Lawyers all make mistakes, and most of us have made big ones. When it happens to you, will you fight for your client, or yourself?
Today, a vivid reminder from the Supreme Court that choosing wrong just might make you the wrong kinda famous.
The heart of it (record cites omitted, eviscerating alteration in original):
Horwitz and Butts, as they have subsequently acknowledged, failed to meet with Christeson until more than six weeks after his petition was due. There is no evidence that they communicated with their client at all during this time. They finally filed the petition on August 5, 2005—117 days too late. They have since claimed that their failure to meet with their client and timely file his habeas petition resulted from a simple miscalculation of the AEDPA limitations period (and in defending themselves, they may have disclosed privileged client communications). But a legal ethics expert, reviewing counsel’s handling of Christeson’s habeas petition, stated in a report submitted to the District Court: “[I]f this was not abandonment, I am not sure what would be.”
* * *
[I]n their response to the District Court’s order to address the substitution motion, Horwitz and Butts characterized the potential arguments in favor of equitable tolling as “ludicrous,” and asserted that they had “a legal basis and rationale for the [erroneous] calculation of the filing date.”
Thirteen times the Supreme Court’s opinion identifies Horwitz and Butts by name. The case is Christeson v. Roper.

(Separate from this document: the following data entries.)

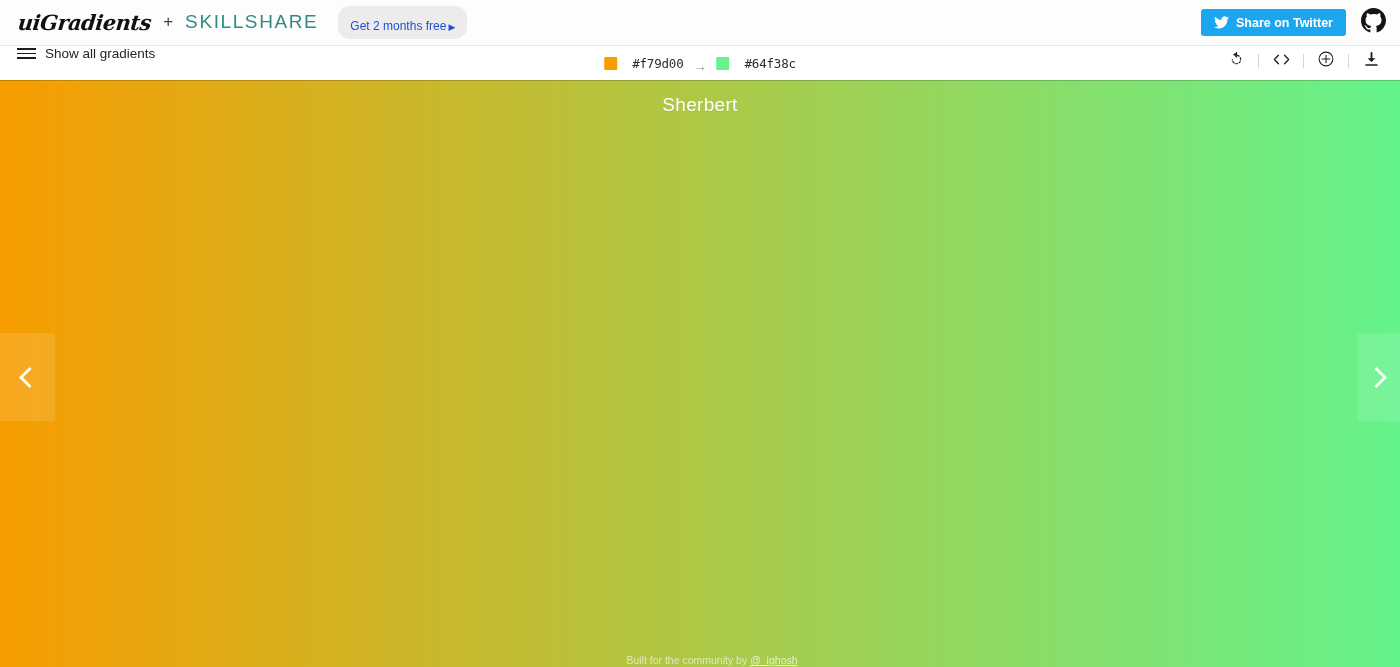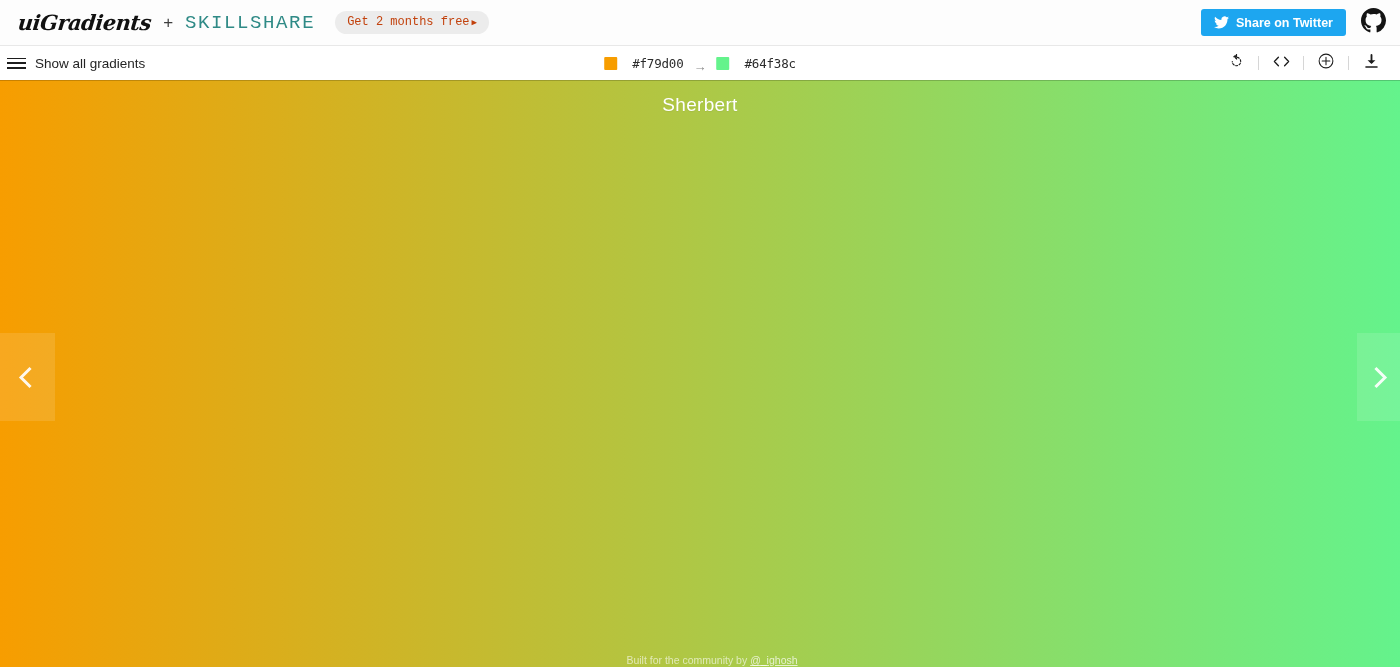--- a/index.html
+++ b/index.html
@@ -62,7 +62,6 @@
     color: #2f8a86;
     font-weight: 400;
     white-space: nowrap;
-    font-family: Liberation Mono, monospace;
   }
 
   .pill-promo {

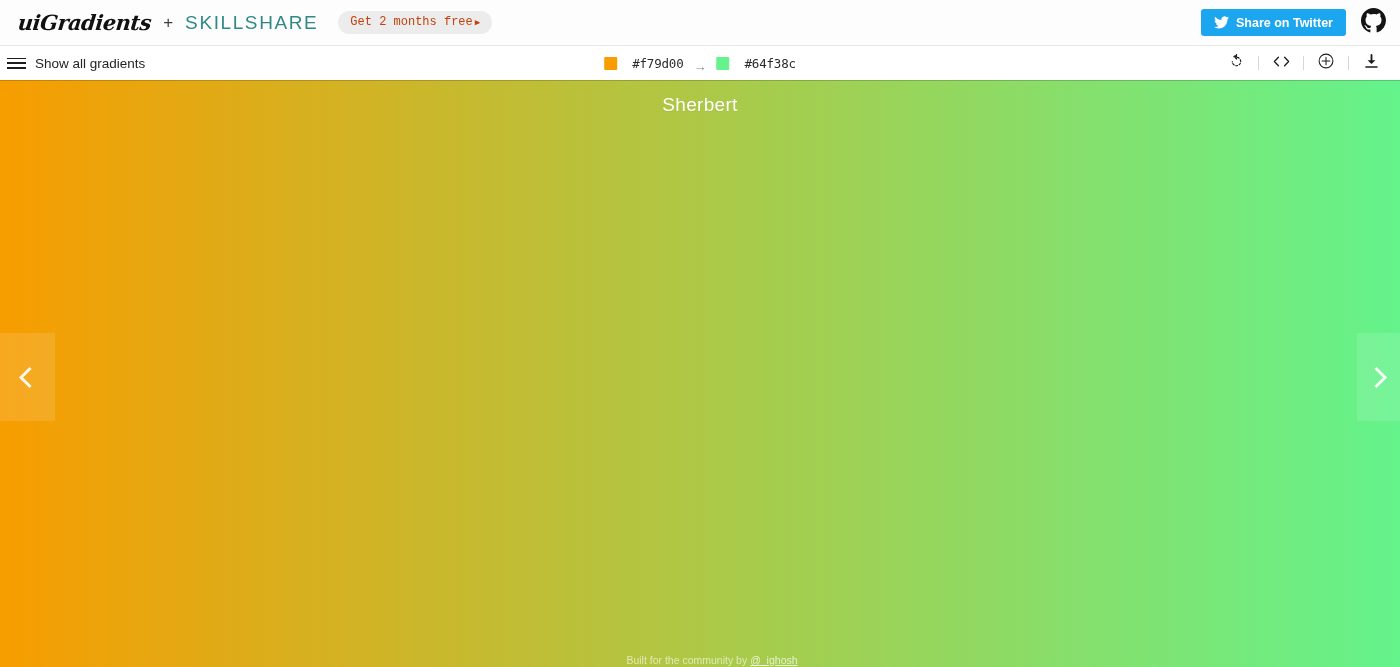--- a/index.html
+++ b/index.html
@@ -69,10 +69,10 @@
     background: #ececec;
     border: none;
     border-radius: 12px;
-    padding: 4px 12px 5px 12px;
+    padding: 13px 12px 5px 12px;
     font-size: 12px;
-    color: #c2410c;
-    font-family: Liberation Mono, monospace;
+    color: #1d4ed8;
+    font-family: Liberation Sans, sans-serif;
     white-space: nowrap;
     cursor: pointer;
     line-height: 1.2;

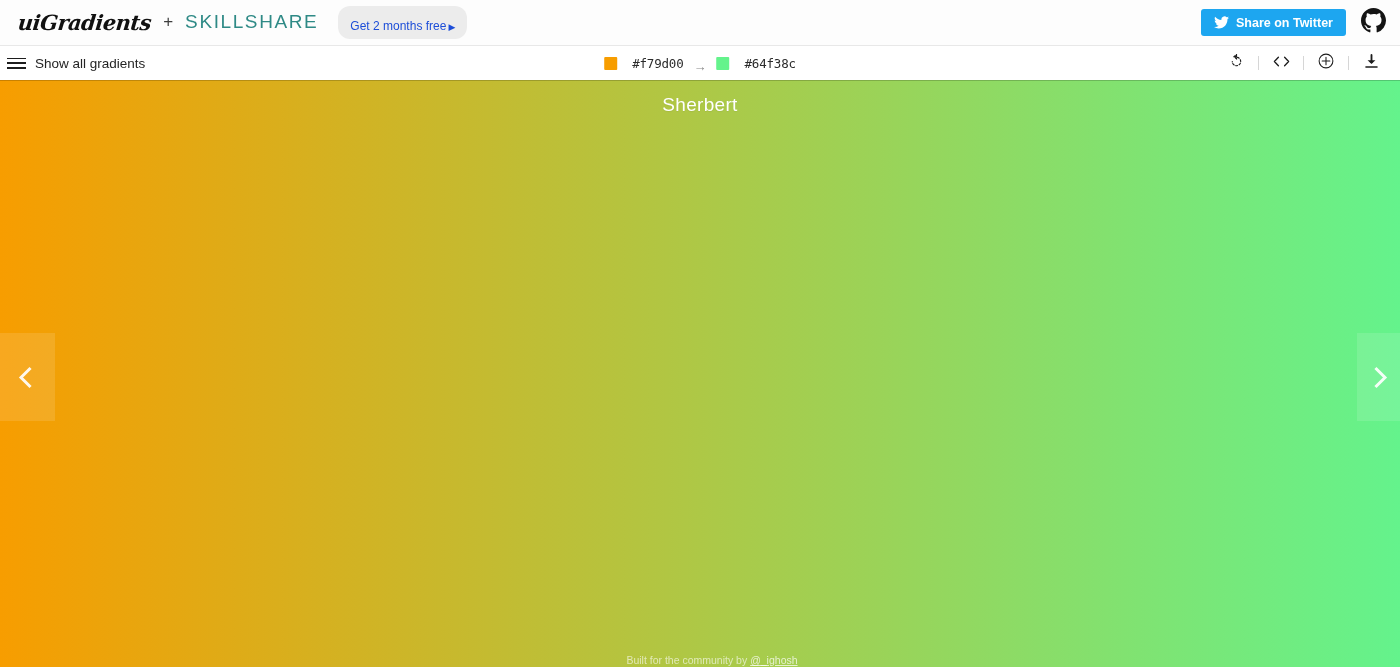--- a/index.html
+++ b/index.html
@@ -123,8 +123,8 @@
     flex: 0 0 34px;
     background: #ffffff;
     display: flex;
-    align-items: center;
-    padding: 0 14px 0 7px;
+    align-items: flex-start;
+    padding: 0 14px 0 17px;
   }
 
   .show-all {

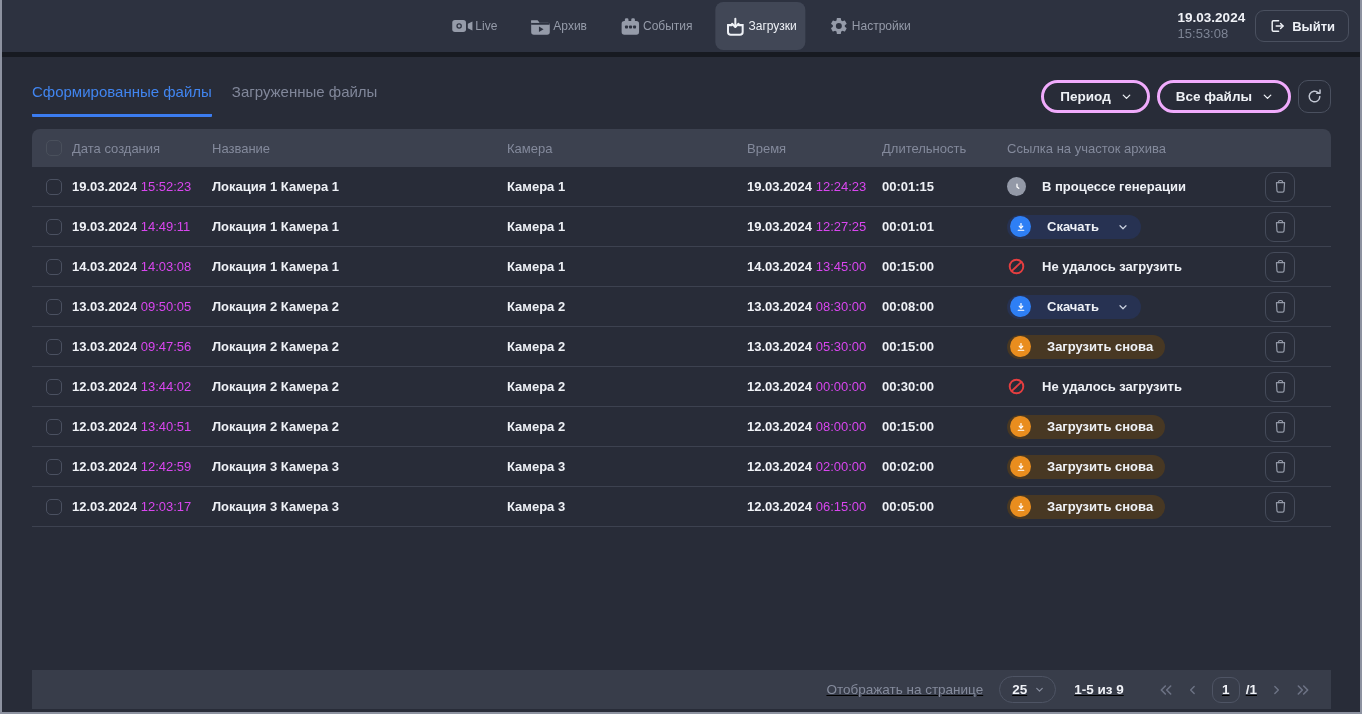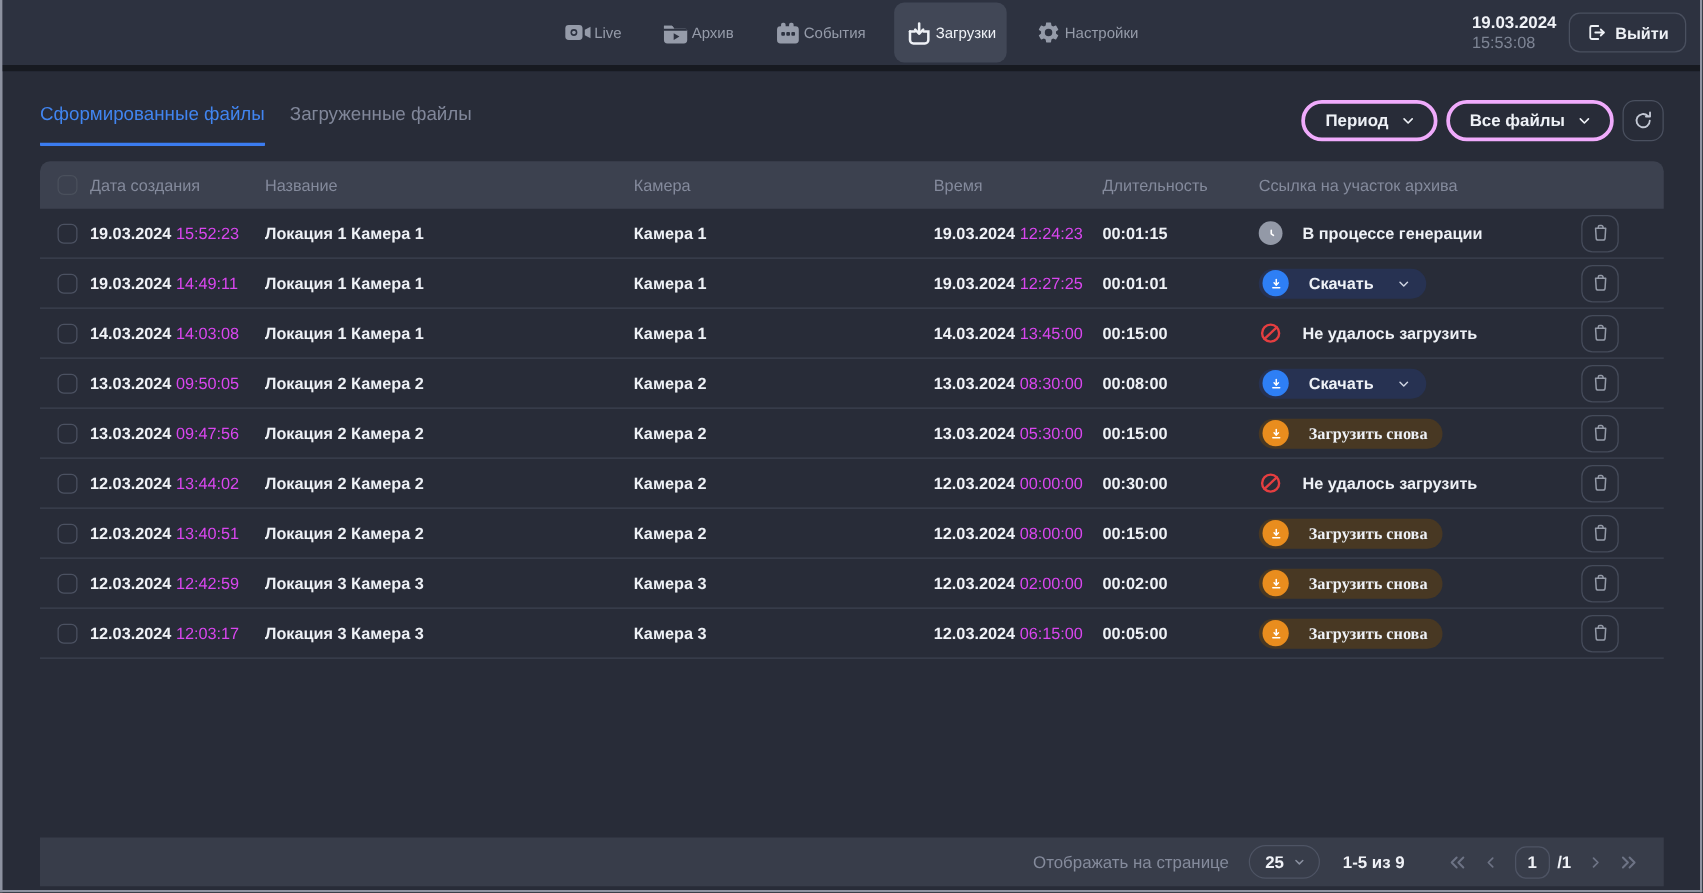--- a/index.html
+++ b/index.html
@@ -108,7 +108,7 @@
     height: 24px; border-radius: 15px; padding: 0 12px 0 3px;
   }
   button.status-variant.download { background: #273252; }
-  button.status-variant.retry { background: #483823; font-family: Liberation Serif, serif; }
+  button.status-variant.retry { background: #483823; }
   .dl-chevron { color: #ccd2e0; margin-left: 2px; display: flex; }
   
   .spacer { flex: 1; }

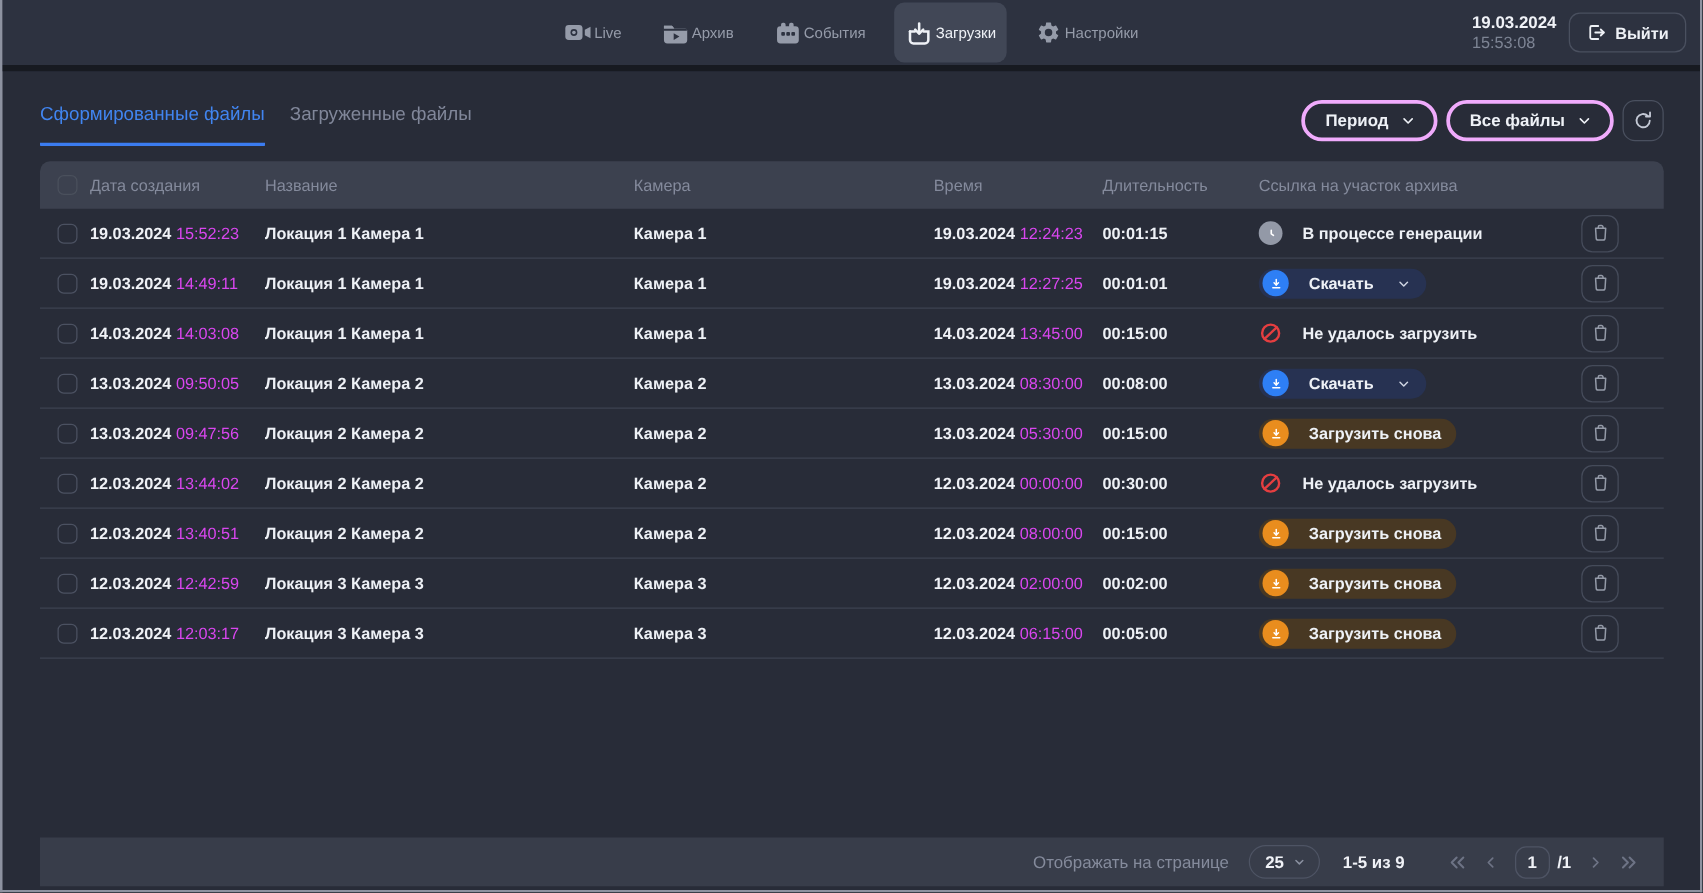--- a/index.html
+++ b/index.html
@@ -115,7 +115,7 @@
   .pagination-bar {
     margin: 0 29px 3px 30px; height: 39px; background: #383d4a;
     display: flex; align-items: center; justify-content: flex-end;
-    padding-right: 20px; flex: none; font-size: 13.5px;
+    padding-right: 20px; flex: none; font-size: 13.5px; text-decoration: underline;
   }
   .pag-label { color: #858b9c; margin-right: 16px; }
   .per-page {

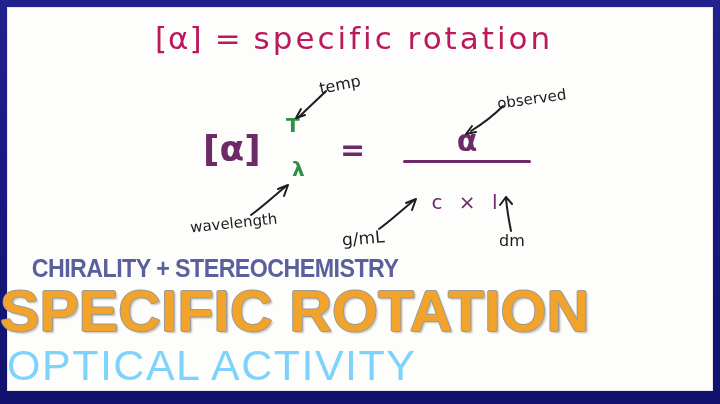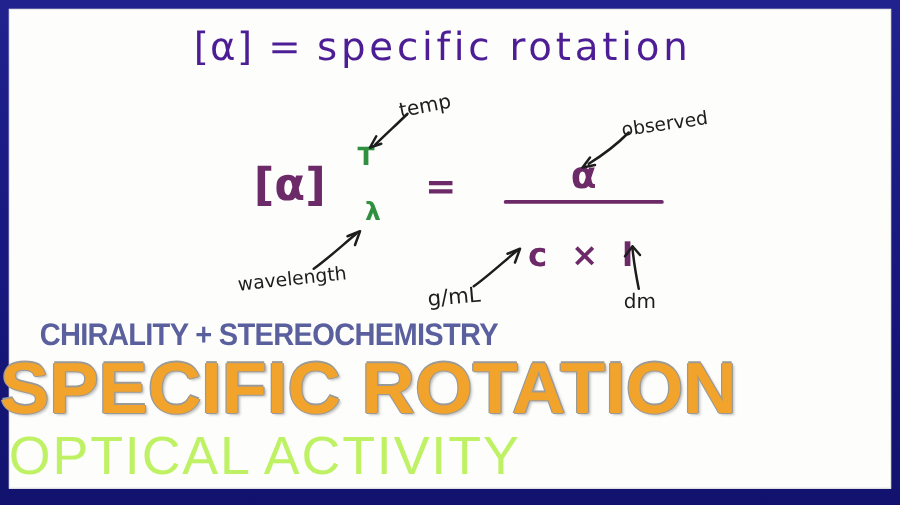--- a/index.html
+++ b/index.html
@@ -42,7 +42,7 @@
   #line-top {
     left: 148px;
     top: 16px;
-    color: #4c1d95;
+    color: #be185d;
     font-size: 31px;
     letter-spacing: 1px;
     font-weight: 500;

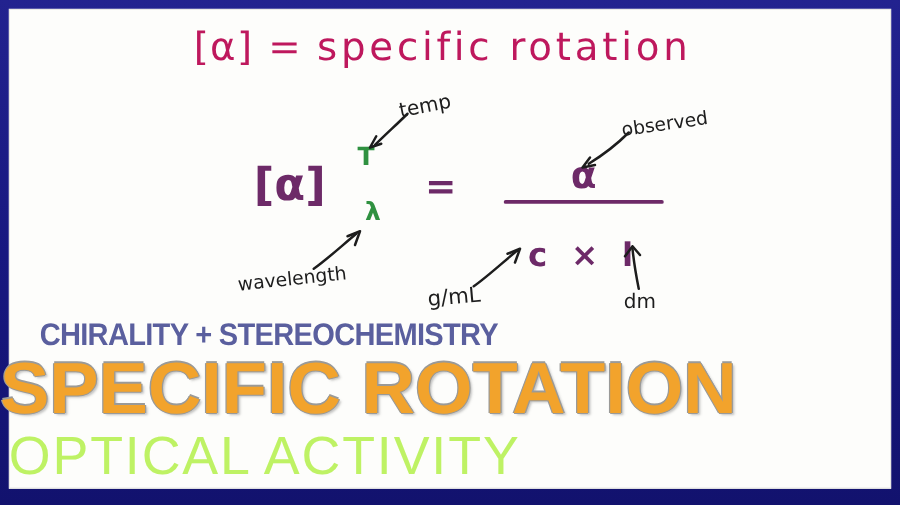--- a/index.html
+++ b/index.html
@@ -101,8 +101,8 @@
   }
   #frac-den {
     font-family: "DejaVu Sans", sans-serif;
-    font-size: 26px;
-    font-weight: 700;
+    font-size: 20px;
+    font-weight: 400;
     letter-spacing: 5px;
     line-height: 1.1;
     margin-top: 28px;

UPDATE: my original post was remiss in failing also to mention the heroes of the tale, New York attorney Joseph Perkovich and Philadelphia attorney Jennifer Merrigan. The opinion makes plain enough their extraordinary work for Christeson (more backstory in this Linda Greenhouse column in the New York Times), even without mentioning that their work was entirely pro bono. Perkovich and Merrigan: the right kinda of famous.